High resistant and intermittent connections related to the containment penetration assembly (Items 3.1 and 3.4 of Table 2).

Generalized poor condition of connectors, due to improper assembly, lack of proper cleaning, and poor maintenance (Item 5.2 of Table 2).

We view these items as the licensee's determination of the most significant of the anomalies discovered. In our experience, only rarely is a single factor the cause of problems in pulse-type nuclear instrumentation. Most often many factors contribute to the problem, in varying degrees of severity.

Our review of the discovered anomalies indicates that there is reasonable assurance that most, if not all, significant contributors have been identified.
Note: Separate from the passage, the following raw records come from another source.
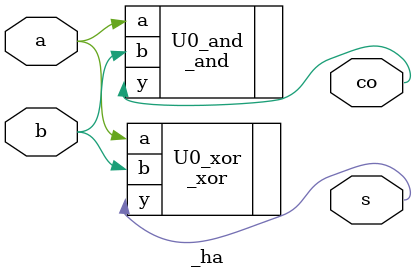
<source format=v>
module _ha(input a,b,output co,s); 
_and U0_and(.a(a), .b(b), .y(co));	// 입력된 값의 올림수 출력
_xor U0_xor(.a(a), .b(b), .y(s));	// 입력된 값의 합 출력
endmodule
//입력된 두개의 이진수 값의 합과 올림수를 산출해주는 Half Adder


</source>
The basis for our conclusion is very pragmatic. Subsequent to the corrective actions that have already been completed, the channels have been monitored continuously for substantial periods of time, with no further instances of problems. For NI-1 this period was six weeks; for NI-2, eight weeks.

The licensee's reports state that although most corrective actions will be completed prior to plant restart, certain corrective actions are not major contributors to the problems and thus are planned to be completed after plant restart. We have reviewed the specific basis provided for these deferrals.

In view of the substantial periods of proper operation of the instrumentation channels without problems, we find the deferral of additional corrective actions to be acceptable.

e CONCLUSION The systematic and thorough troubleshooting plans for the source range nuclear instrumentation channels have revealed a substantial number of causes. The most significant causes appear to be improper installation of triaxial connectors on the preamplifier (for NI-1), intermittent high-resistance connections in a containment penetration assembly (for NI-2), and a generalized poor condition of triaxial connectors. Our review of the licensee's findings reports concludes that the significant contributors to the problems have now been identified and that the corrective actions have been effective in improving the performance of these instrumentation channels. Accordingly, as far as the sources range nuclear instrumentation is concerned, plant restart and power operation is now acceptable.